Measuring device photo data:
------------------------------------------------------------------------

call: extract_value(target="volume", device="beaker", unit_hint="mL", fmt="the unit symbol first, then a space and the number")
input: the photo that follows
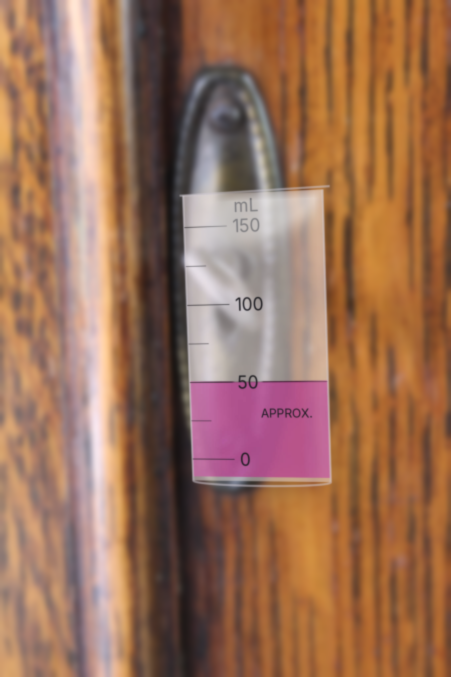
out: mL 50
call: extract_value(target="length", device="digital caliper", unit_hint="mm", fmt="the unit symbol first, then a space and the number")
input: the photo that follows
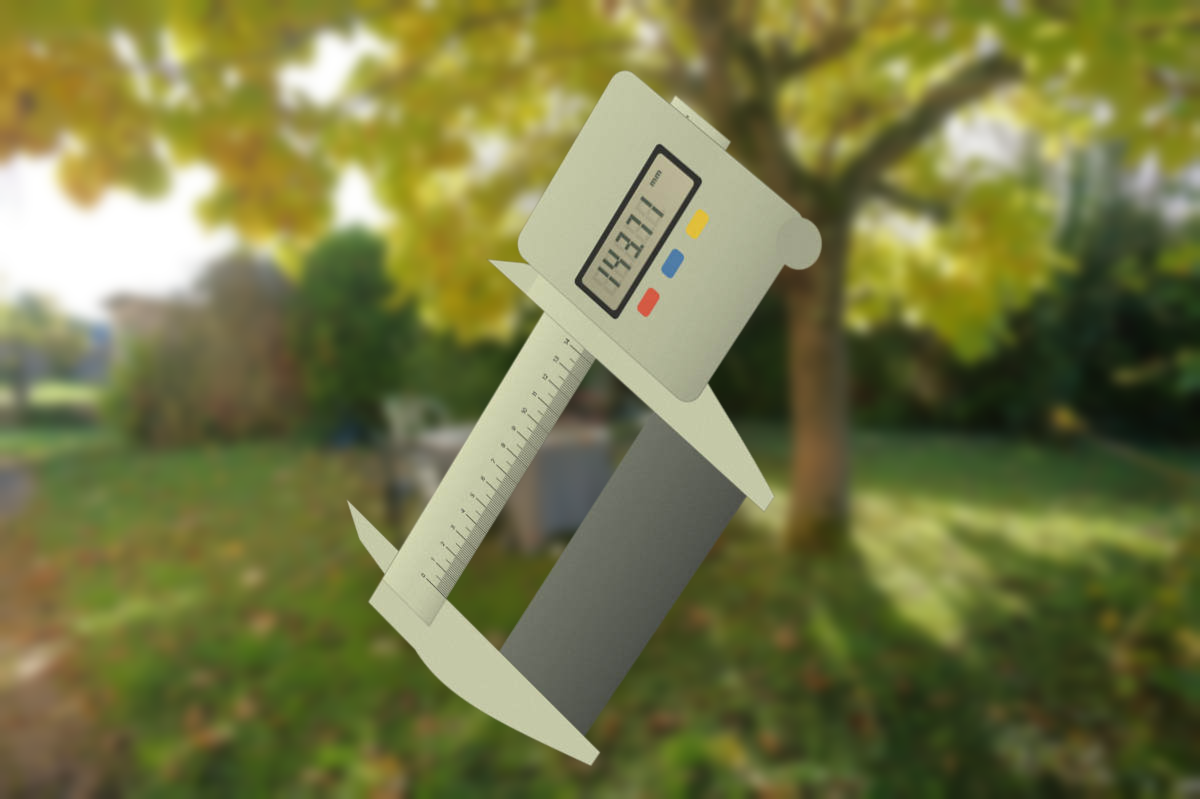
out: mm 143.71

------------------------------------------------------------------------

● Task details
Copy every line of the records above word for word, leaving out the pictures.

● The answer
call: extract_value(target="volume", device="beaker", unit_hint="mL", fmt="the unit symbol first, then a space and the number")
input: the photo that follows
out: mL 50
call: extract_value(target="length", device="digital caliper", unit_hint="mm", fmt="the unit symbol first, then a space and the number")
input: the photo that follows
out: mm 143.71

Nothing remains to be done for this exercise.